By Autumn Manning
I love working and being busy. I love waking up earlier than anyone out there, having a cup of coffee, checking and responding to emails while everyone else is snoozing away. This “hectic” quiet time for me is wonderful. It allows me to gather my thoughts, think about the day, and make sure I am ready.
During this time, usually when it is still dark outside regardless of if it is summer or winter, I take deep, deep breaths and tell myself that I WILL do a fantastic job. I WILL solve the problems that come my way today. I WILL be smarter than anyone else in the room. This sounds like some weird chant I repeat to myself, like one of those audiotapes that people play in the car prior to a big meeting. It’s nothing like that, but it is what gets me fired up and ready.
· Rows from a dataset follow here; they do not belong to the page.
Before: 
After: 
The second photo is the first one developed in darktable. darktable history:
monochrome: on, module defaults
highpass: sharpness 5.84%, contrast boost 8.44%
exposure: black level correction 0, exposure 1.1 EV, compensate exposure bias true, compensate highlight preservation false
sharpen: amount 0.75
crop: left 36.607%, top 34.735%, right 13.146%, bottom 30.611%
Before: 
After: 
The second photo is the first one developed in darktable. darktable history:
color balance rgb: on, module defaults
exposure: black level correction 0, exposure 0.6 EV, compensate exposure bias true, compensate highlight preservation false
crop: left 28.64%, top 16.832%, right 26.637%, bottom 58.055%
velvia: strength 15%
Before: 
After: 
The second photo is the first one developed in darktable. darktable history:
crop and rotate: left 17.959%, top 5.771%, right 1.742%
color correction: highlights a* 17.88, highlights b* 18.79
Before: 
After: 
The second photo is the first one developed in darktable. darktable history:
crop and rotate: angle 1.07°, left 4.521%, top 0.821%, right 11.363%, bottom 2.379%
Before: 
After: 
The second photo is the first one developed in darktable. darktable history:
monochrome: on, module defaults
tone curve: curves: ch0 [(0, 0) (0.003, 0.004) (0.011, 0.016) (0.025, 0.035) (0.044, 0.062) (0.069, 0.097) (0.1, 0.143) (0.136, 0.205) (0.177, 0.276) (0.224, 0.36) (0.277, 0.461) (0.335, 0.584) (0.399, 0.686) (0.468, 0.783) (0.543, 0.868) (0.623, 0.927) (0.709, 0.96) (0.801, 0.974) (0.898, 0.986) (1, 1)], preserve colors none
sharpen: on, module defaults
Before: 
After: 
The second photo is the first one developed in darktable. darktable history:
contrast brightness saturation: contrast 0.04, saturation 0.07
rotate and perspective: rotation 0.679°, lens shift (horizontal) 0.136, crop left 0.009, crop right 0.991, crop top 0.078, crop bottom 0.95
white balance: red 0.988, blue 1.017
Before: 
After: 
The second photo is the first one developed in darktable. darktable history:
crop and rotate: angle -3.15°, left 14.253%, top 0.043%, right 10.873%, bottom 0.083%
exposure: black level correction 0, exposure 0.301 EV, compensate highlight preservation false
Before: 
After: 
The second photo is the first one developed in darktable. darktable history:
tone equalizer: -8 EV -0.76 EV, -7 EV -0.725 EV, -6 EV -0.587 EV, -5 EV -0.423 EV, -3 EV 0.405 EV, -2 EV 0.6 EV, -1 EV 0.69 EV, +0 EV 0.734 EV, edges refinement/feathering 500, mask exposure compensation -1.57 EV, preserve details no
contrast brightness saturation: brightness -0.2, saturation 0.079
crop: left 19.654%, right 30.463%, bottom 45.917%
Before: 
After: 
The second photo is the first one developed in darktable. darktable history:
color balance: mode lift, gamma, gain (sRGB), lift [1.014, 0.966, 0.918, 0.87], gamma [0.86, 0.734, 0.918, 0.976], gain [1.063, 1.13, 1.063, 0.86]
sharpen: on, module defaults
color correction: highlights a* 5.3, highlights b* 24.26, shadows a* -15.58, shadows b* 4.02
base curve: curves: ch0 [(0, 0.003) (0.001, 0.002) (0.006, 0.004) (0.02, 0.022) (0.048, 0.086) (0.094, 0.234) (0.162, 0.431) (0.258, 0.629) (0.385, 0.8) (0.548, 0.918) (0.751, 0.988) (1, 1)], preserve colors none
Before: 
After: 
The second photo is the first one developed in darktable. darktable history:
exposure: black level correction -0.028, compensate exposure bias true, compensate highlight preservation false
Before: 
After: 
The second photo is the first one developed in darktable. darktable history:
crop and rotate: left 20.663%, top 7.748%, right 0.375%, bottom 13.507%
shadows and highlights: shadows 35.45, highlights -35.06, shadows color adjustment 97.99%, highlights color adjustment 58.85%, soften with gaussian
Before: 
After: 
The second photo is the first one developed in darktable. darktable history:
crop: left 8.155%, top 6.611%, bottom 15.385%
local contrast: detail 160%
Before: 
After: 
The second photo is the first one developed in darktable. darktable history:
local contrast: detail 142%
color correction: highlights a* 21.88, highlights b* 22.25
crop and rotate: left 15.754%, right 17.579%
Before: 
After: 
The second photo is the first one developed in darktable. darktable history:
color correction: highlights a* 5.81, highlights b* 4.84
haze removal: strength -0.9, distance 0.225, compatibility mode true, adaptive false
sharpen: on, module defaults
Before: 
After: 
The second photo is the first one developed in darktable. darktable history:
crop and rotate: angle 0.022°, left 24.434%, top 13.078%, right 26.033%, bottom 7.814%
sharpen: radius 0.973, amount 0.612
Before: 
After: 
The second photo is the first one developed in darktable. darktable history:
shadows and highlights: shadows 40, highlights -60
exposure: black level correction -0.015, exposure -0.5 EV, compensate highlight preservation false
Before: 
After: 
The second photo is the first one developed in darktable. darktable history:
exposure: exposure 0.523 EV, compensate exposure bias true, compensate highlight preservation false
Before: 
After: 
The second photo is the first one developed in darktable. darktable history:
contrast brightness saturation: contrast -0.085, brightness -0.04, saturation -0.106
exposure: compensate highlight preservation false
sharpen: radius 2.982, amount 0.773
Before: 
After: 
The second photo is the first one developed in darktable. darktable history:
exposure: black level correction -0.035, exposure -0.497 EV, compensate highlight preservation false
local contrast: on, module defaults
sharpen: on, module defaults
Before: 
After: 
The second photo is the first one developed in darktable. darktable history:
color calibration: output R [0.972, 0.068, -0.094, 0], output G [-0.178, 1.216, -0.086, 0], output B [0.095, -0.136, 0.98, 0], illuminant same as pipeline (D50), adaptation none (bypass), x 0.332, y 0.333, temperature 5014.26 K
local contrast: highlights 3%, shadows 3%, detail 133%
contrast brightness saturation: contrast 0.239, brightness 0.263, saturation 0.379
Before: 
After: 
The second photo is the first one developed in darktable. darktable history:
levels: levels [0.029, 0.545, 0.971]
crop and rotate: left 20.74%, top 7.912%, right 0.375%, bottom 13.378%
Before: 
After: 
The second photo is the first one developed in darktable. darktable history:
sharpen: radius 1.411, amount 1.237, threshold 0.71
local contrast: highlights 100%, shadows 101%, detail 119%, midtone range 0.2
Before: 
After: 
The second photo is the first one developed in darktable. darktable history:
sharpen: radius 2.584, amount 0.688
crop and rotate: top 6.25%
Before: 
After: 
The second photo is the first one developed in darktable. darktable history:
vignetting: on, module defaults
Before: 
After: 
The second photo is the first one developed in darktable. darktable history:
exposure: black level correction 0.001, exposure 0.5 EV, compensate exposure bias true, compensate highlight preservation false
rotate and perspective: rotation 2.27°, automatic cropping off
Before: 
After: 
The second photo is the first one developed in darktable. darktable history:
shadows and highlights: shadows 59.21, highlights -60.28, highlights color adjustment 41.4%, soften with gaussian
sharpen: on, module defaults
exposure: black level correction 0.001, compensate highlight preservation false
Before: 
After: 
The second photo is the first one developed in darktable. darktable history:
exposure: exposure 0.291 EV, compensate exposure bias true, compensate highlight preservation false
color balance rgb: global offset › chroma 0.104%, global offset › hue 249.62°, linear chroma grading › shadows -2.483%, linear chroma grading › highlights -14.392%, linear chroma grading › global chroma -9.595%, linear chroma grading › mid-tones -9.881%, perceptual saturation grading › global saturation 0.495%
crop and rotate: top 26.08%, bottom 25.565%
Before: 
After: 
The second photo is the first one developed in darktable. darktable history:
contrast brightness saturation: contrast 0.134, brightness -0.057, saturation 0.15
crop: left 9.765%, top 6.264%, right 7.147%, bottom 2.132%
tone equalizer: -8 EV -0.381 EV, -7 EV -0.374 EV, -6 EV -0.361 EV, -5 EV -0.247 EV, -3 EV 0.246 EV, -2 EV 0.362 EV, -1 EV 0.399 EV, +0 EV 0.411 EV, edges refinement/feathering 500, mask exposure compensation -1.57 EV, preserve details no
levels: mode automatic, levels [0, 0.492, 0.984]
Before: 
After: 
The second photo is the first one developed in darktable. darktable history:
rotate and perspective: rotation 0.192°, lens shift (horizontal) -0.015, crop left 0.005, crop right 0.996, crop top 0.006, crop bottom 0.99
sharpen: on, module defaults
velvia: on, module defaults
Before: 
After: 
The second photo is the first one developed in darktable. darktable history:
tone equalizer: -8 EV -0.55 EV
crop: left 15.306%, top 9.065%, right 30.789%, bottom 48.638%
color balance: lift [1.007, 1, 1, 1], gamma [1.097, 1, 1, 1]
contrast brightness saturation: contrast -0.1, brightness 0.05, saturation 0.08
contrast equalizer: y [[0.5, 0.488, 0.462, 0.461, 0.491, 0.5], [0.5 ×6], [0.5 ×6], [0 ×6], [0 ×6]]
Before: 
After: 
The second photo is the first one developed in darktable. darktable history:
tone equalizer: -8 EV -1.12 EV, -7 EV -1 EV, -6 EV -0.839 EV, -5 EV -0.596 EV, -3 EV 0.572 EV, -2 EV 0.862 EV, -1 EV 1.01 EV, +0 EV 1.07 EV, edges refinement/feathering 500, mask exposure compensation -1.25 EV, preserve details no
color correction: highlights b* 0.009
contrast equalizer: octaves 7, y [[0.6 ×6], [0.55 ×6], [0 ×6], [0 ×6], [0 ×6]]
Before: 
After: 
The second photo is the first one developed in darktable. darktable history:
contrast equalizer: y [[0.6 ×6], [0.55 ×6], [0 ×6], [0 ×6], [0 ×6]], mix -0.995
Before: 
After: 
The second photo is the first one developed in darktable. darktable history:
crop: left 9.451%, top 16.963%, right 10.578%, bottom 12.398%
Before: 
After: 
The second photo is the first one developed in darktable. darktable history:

I struggle with a million demons every day about being a fantastic mom and making a profound impact on the people and the company I work with. This is nothing new as working moms forever and ever have been battling these demons, but all I know is what I personally experience, and these demons drive me and push me to succeed.
I watched a movie once with Jamie Foxx, Tom Cruise, and Jada Pinkett-Smith. It’s the one where Tom Cruise played a bad guy with shining silver hair (not so hot). Jamie was a cab driver and was taking Jada Pinkett-Smith, a very successful, high-powered attorney, to a trial. Upon asking her how she does it, how she succeeds and wins every case, she responded with something along the lines of, “I wake up every day afraid that someone will realize that I have been fooling them. That I am not the right person for the job, and I will get found out.” That line from that horrible movie summed up my outlook on why I thrive on and crave the early mornings where I feel I am getting an edge, where I feel I am starting just a little earlier than others; why I revel in the chaos of my life as a career mom.
As much as I complain, and I KNOW I COMPLAIN, I love it. Every second of the challenge. I love challenging myself to be a better mom. I love the anxiety that comes with a meeting with executives five levels above me. I love the stress of having to make it work, one way or another. Now, I know I sound like I am solving world peace over here…but for my life, this is just as meaningful and important.
Jack Welch recently spoke at a conference and said “those who take time off for family could be passed over for promotions if you’re ‘not there in the clutch’. We’d love to have more women moving up faster but they’ve got to make the tough choices and know the consequences of each one. Taking time off for family can offer a nice life but the chances of going to the top on that path are smaller. That doesn’t mean you can’t have a nice career.”
Wow. I am not over here thinking, “I am woman. Hear me roar!” Someone else can play that card. But seriously, Welch? Let me just say that this may have been true for you when you were in the business world, but your time may have passed. I would like to think that the business world, especially today, isn’t as black and white.
Because of perspectives such as these, I have recently launched The MACC Initiative, an organization aimed at bringing cooperation between career moms and companies. The group consists of individual members such as career moms, but will also consist of corporations and companies who know that the talent is out there, in both men and women, and to get the best out of every person, conversations, thoughts, policies and perspectives may have to shift a bit.
MACC will succeed if women and men support the group to evolve the conversation around this topic. The MACC Initiative will serve as a change-agent for companies to create the right kind of environment for everyone, which of course includes career moms. I have a feeling that with technology, business complexity, and the needs of the brightest people today, we can figure something else out besides picking one or the other.
At the end of the article, someone else said that “employers, rather than employees, need to be more flexible to accommodate an increasingly diverse workforce with varying priorities”. I don’t believe this to be the only answer. Employers AND career moms need to get creative and figure out how to make it work. I am not automatically owed flexibility because I am a mom. I will prove that I deserve it, however.
In 3 weeks I will be taking “time off for my family” once Marin arrives. I promise Jack Welch that I won’t let any promotion pass me by because I chose to take this time, and I know my company thinks a little more progressively than that as well. This means that I will be flexible during my time away, but I will take the time in some fashion.
What do you think? By the way, if you are interested in supporting The MACC Initiative, email me at autumn@themaccinitiative.org.
This is great Autumn! I agree that the times of black and white business practices and procedures are a thing of the past. If employers refuse to be flexible, they will begin to see a decrease in the talent and commitment level of the employees that are willing to work for them.
What you’re doing with the MACC Initiative is wonderful! I think you’ve got it figured out. 🙂
Great post, Autumn. I’m excited about the possibility of MACC and I think you’re right on the money!
Right on, sister!
Thanks for your thoughts! As a working mom, I often do not feel much support from other moms, and your post encouraged me. Thank you!